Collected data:
┄┄┄┄┄┄┄┄┄┄┄┄┄┄┄┄┄┄┄┄

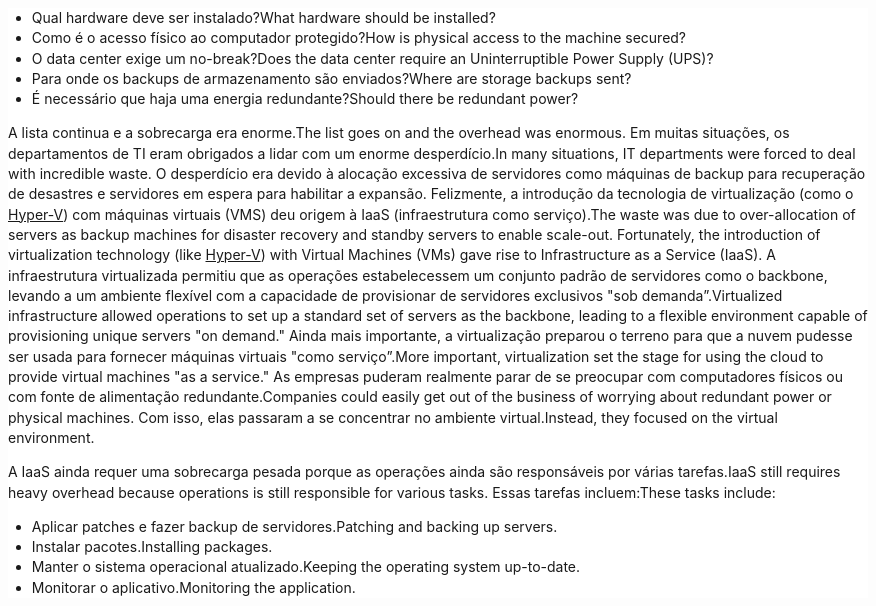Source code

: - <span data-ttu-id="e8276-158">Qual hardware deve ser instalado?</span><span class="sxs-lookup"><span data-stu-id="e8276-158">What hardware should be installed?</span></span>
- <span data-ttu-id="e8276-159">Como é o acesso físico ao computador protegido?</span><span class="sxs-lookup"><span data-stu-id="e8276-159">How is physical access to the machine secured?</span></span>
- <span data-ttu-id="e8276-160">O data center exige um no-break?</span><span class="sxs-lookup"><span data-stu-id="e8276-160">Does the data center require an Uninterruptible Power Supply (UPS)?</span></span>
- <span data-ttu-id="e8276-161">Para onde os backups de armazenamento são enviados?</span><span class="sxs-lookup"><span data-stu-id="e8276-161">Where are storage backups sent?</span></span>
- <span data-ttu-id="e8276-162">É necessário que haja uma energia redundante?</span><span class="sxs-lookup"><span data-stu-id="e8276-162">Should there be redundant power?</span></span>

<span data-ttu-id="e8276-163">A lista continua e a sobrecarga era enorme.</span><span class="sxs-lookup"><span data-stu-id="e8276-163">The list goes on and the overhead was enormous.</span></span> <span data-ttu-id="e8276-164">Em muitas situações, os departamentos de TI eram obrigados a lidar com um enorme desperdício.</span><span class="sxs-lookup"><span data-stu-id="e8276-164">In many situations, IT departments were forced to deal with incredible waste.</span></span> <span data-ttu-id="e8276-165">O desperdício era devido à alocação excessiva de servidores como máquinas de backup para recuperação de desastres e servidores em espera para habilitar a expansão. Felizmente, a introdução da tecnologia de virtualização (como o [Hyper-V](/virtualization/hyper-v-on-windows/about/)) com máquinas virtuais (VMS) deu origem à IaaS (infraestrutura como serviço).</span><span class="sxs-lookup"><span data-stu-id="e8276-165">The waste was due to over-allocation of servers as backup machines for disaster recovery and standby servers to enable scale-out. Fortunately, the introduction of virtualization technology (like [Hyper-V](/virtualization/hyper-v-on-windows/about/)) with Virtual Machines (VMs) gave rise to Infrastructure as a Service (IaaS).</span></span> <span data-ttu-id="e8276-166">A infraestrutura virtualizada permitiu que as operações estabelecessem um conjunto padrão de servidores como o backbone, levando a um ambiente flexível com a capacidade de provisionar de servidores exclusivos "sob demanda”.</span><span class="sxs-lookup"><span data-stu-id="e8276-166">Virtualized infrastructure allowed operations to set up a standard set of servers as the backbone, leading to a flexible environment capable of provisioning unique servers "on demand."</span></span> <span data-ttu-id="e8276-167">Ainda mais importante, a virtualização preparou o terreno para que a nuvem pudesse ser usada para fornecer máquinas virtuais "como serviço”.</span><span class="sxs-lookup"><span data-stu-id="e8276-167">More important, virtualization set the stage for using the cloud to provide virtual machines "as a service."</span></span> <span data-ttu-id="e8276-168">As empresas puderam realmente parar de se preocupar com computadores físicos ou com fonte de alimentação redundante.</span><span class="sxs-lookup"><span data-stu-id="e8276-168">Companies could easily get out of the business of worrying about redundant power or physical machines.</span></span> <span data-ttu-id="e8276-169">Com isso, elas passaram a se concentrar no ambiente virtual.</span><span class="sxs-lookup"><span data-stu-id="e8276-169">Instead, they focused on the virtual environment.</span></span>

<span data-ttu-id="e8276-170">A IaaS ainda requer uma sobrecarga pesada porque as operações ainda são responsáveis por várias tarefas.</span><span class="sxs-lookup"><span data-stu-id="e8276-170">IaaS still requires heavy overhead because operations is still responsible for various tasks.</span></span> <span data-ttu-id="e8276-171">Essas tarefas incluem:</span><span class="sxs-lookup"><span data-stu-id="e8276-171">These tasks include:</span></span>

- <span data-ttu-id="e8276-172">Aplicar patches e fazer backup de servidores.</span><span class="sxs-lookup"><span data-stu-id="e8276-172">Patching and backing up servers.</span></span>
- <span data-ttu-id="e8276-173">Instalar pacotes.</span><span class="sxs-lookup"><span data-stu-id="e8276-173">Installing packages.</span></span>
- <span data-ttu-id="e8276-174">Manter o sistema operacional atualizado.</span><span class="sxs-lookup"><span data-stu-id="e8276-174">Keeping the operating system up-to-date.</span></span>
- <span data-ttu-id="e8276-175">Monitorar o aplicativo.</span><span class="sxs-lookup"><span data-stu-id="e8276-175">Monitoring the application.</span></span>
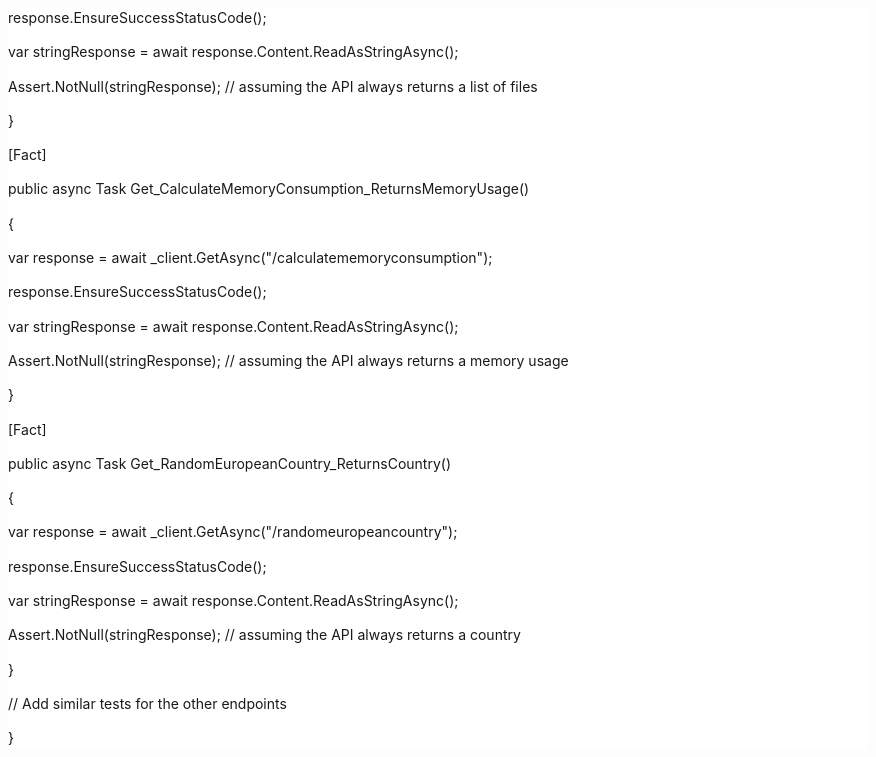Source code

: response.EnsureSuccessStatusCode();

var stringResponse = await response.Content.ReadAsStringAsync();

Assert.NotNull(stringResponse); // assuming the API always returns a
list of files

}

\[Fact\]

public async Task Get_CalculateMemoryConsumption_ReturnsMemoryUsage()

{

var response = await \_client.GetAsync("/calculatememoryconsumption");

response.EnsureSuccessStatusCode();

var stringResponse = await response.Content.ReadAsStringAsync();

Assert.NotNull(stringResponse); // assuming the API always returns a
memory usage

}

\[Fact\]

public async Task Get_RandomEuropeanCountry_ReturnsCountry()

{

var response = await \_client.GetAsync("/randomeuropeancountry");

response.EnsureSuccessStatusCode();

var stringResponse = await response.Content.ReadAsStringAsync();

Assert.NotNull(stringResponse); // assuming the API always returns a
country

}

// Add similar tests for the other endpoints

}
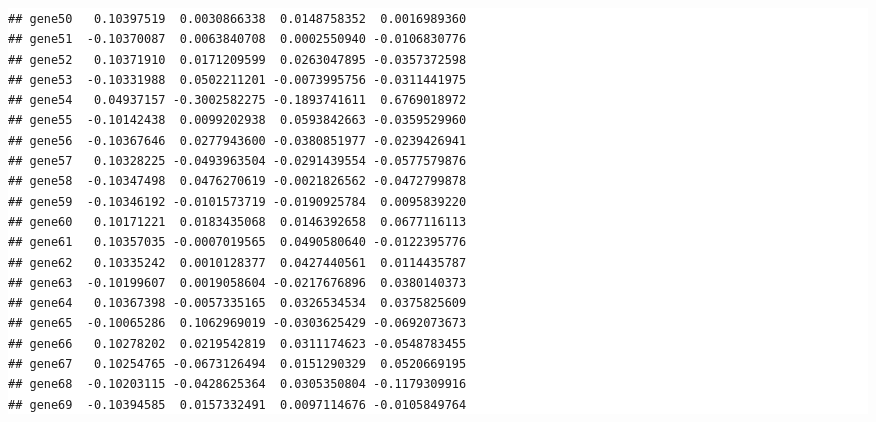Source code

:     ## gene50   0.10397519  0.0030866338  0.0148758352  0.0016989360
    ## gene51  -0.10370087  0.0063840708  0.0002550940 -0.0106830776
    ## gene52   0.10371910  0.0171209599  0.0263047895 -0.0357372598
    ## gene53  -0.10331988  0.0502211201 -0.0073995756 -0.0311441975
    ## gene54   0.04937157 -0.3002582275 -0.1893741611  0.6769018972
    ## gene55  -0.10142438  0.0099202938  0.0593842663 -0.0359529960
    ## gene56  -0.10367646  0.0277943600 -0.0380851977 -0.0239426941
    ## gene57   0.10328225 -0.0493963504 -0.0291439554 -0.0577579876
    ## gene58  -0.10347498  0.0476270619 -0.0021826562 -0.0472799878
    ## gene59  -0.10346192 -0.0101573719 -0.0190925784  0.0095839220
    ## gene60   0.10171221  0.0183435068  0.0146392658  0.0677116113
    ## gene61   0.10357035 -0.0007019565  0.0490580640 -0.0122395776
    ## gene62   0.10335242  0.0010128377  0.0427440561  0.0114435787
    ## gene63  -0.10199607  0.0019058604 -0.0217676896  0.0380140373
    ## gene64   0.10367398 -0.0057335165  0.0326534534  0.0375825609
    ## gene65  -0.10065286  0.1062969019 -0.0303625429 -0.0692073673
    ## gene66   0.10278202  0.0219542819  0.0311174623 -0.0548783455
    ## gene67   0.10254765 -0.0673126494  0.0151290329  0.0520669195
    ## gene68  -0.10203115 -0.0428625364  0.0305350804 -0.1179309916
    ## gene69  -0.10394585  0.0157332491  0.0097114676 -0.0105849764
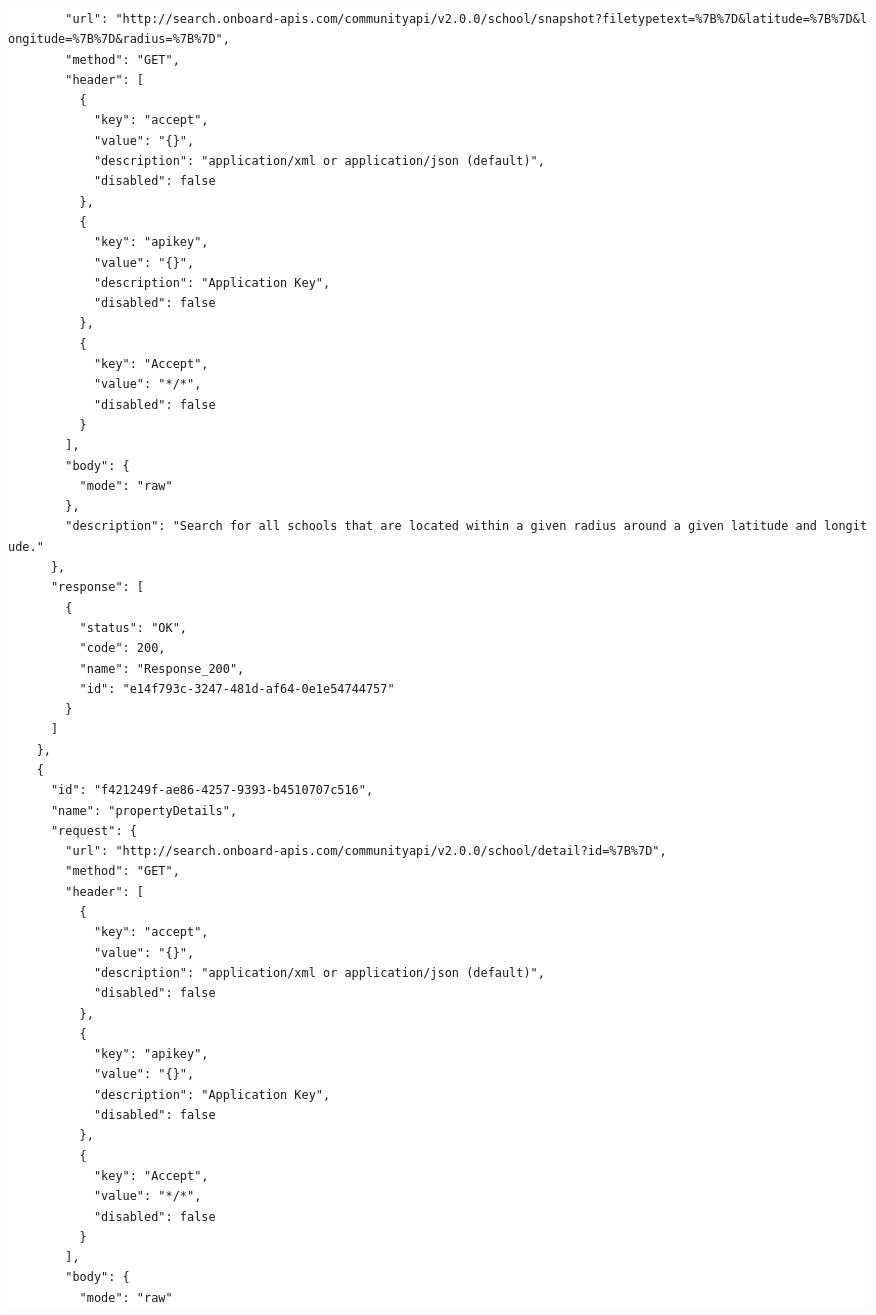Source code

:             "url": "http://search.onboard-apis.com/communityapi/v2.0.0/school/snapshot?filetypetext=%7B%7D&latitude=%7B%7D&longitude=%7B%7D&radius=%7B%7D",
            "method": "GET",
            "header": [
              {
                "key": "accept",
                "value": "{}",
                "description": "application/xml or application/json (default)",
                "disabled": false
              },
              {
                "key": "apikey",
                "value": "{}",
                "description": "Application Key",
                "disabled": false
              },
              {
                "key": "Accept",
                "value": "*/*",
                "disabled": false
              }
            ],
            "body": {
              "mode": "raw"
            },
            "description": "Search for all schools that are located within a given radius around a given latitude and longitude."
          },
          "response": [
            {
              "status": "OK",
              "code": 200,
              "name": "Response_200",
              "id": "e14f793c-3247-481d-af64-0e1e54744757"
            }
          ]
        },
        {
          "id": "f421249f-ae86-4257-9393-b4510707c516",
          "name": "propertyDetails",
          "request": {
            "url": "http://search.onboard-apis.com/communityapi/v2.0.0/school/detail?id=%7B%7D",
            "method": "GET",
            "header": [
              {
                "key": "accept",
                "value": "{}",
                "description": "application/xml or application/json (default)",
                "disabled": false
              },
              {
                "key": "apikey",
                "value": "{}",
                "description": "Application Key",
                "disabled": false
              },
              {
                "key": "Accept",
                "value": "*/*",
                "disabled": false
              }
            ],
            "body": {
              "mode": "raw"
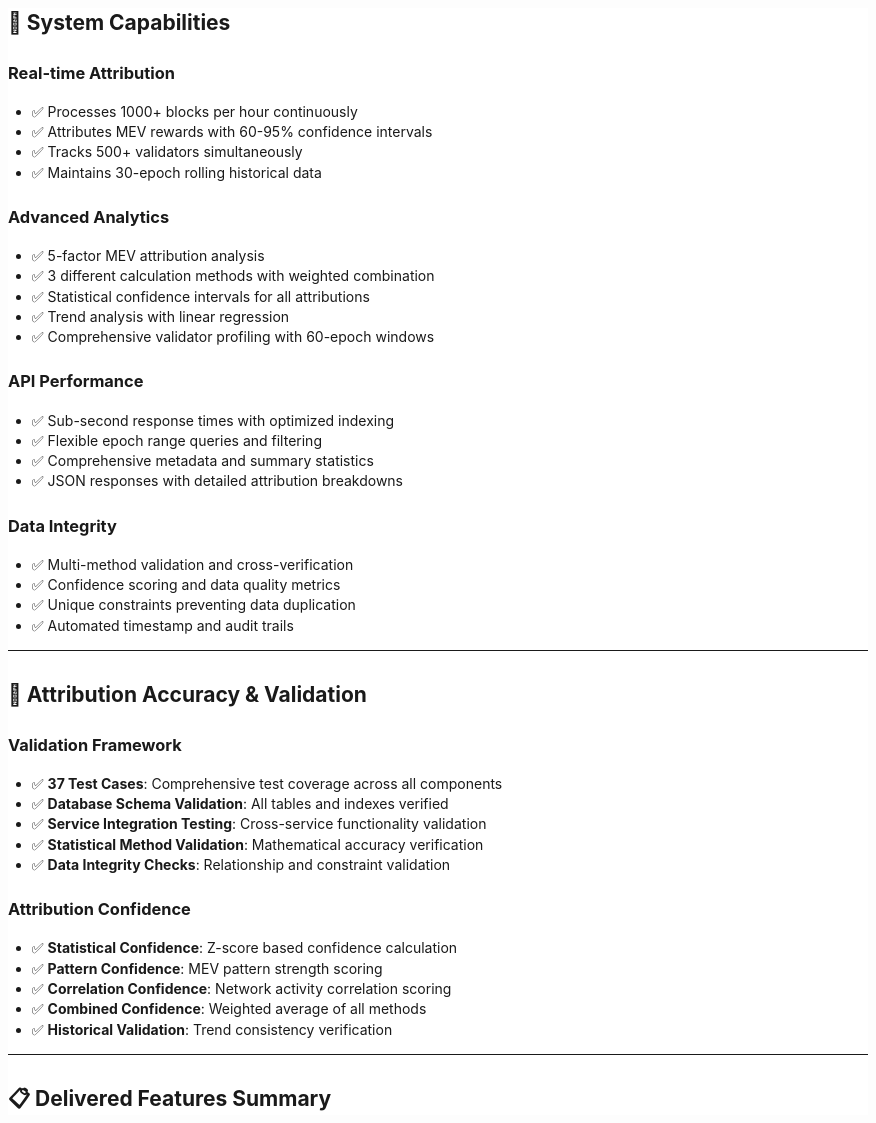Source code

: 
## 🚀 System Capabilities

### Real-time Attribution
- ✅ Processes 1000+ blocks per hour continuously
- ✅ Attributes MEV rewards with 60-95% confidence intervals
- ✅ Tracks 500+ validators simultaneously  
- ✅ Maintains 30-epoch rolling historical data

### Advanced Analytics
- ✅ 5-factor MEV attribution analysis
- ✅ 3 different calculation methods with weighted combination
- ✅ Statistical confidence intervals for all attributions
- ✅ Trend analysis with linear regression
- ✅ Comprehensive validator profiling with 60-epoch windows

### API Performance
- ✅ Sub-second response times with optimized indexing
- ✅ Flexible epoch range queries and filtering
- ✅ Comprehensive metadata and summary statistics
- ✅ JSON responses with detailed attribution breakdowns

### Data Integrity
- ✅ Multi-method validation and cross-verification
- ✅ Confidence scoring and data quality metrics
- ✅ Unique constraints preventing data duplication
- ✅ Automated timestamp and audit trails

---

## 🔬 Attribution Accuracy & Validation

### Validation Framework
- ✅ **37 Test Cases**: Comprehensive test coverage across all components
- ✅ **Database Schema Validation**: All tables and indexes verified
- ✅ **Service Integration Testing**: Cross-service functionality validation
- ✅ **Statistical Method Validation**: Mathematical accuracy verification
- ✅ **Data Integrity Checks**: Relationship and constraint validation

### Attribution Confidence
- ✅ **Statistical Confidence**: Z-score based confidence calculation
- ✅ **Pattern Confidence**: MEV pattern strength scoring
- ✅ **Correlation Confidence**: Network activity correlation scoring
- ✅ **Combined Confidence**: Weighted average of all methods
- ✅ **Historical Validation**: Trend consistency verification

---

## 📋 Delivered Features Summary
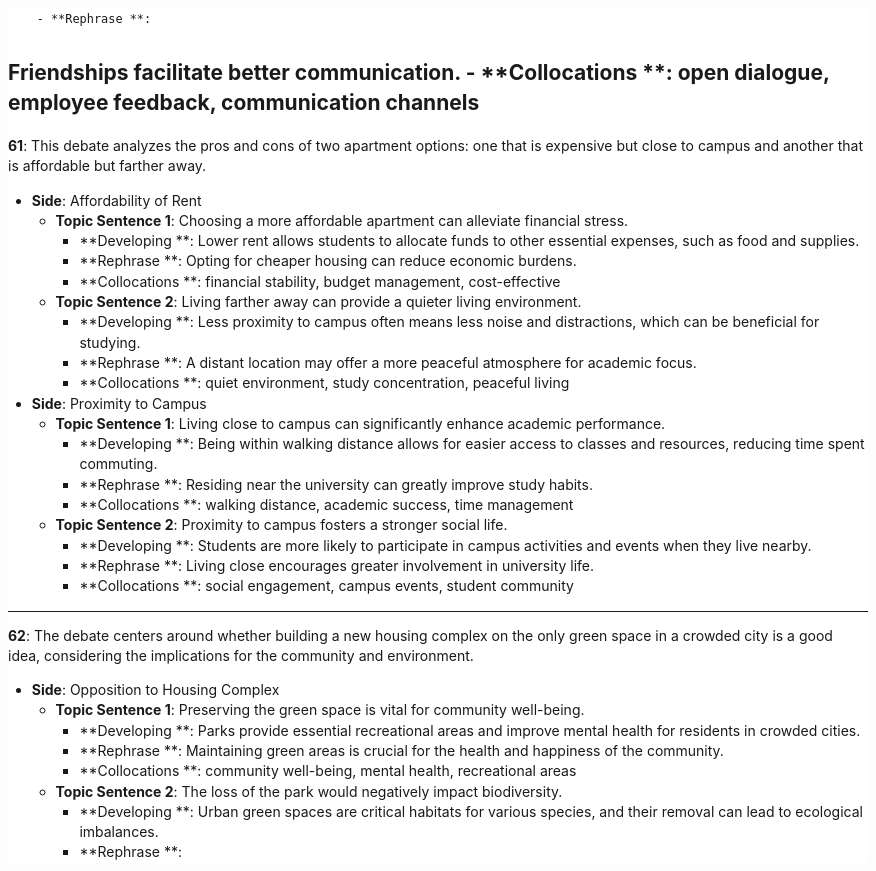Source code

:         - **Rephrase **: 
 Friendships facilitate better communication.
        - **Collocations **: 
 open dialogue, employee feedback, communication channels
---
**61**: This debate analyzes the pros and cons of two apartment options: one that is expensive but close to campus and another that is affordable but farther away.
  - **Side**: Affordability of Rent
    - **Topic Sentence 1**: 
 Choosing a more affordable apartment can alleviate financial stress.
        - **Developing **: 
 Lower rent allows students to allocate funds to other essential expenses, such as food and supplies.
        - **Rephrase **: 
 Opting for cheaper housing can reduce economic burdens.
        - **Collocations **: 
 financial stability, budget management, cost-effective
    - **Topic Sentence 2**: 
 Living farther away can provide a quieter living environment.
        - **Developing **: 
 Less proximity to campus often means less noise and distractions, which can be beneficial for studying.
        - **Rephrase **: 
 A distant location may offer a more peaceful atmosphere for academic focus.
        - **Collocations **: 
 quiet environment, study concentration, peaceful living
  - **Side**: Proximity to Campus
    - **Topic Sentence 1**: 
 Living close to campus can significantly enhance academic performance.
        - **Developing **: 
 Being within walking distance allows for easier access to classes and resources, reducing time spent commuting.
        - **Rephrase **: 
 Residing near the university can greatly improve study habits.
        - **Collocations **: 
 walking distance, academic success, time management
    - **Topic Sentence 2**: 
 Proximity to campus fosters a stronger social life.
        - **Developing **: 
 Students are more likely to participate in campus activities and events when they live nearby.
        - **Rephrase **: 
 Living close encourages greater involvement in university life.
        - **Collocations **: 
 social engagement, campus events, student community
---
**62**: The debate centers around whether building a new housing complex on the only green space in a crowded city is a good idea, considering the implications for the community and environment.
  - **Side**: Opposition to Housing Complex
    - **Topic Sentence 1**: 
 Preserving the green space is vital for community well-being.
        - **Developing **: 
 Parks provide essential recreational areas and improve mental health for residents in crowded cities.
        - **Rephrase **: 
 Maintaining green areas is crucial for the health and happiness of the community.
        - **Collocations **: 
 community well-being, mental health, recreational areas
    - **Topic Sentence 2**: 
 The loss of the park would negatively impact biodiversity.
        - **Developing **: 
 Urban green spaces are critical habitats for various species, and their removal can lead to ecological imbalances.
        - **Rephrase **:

┄┄┄┄┄┄┄┄┄┄┄┄┄┄┄┄┄┄┄┄

Starting with the line with "- ✅ Tracks 500+ validators simultaneously" above and going on through the line with "### API Performance", transcribe every line exactly, both ends included, and add nothing.

_YOUR RESPONSE_.
- ✅ Tracks 500+ validators simultaneously  
- ✅ Maintains 30-epoch rolling historical data

### Advanced Analytics
- ✅ 5-factor MEV attribution analysis
- ✅ 3 different calculation methods with weighted combination
- ✅ Statistical confidence intervals for all attributions
- ✅ Trend analysis with linear regression
- ✅ Comprehensive validator profiling with 60-epoch windows

### API Performance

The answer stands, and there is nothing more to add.